By the time one gets out of medical school, into radiology, and begins to interpret joint films, this lesson often seems to have been lost. In real life, patients often have more than one arthropathy. This is most commonly seen in patients with secondary osteoarthritis superimposed upon some other arthropathy.

Virtually any arthropathy which causes cartilage loss can lead to secondary osteoarthritis, with all of the classic signs of osteoarthritis, including osteophytosis. In fact, in certain patients, the changes from the primary arthropathy may be significantly obscured by the secondary osteoarthritic changes. A clue that this is happening is that the most distinctive sign of osteoarthritis, osteophytosis, is often fairly minimal compared to other findings such as joint space narrowing or subchondral sclerosis.
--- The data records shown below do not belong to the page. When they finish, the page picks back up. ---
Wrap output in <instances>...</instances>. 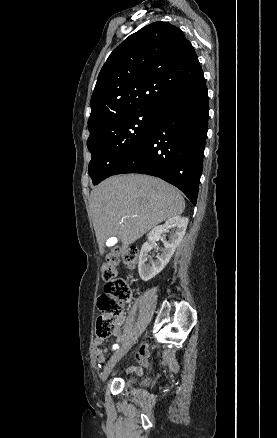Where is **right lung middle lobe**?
Segmentation results:
<instances>
[{
	"label": "right lung middle lobe",
	"instance_id": "1",
	"mask_svg": "<svg viewBox=\"0 0 277 438\" xmlns=\"http://www.w3.org/2000/svg\"><path fill=\"white\" fill-rule=\"evenodd\" d=\"M156 111V108L143 109L111 117L89 127L87 146L92 159L88 171L94 185L113 175L142 143Z\"/></svg>",
	"mask_w": 277,
	"mask_h": 438
}]
</instances>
In fact, this is a very common presentation of rheumatoid arthritis of the knee: marked joint space narrowing and subchondral sclerosis, but no evident erosions, and only minimal osteophytosis. In primary osteoarthritis, on the other hand, marked joint space narrowing is usually accompanied by moderate or marked osteophytosis.

Other combinations of arthropathies are possible, such as gout and CPPD, gout and RA, RA and DISH (RADISH), etc. Therefore, when apparently contradictory findings are noted, remember that the law of parsimony is often broken.

Conclusion

The five simple principles listed above are neither absolute nor comprehensive, and they should not be followed dogmatically. Relying solely on them for the diagnosis of arthritis would be like using only the rule “buy low, sell high” to seek wealth. However, these principles form an effective framework for the diagnosis of most of the cases of appendicular arthropathy which one actually sees in a clinical radiology practice, and can be very helpful in elucidating the cause of even radiographically complex arthropathies.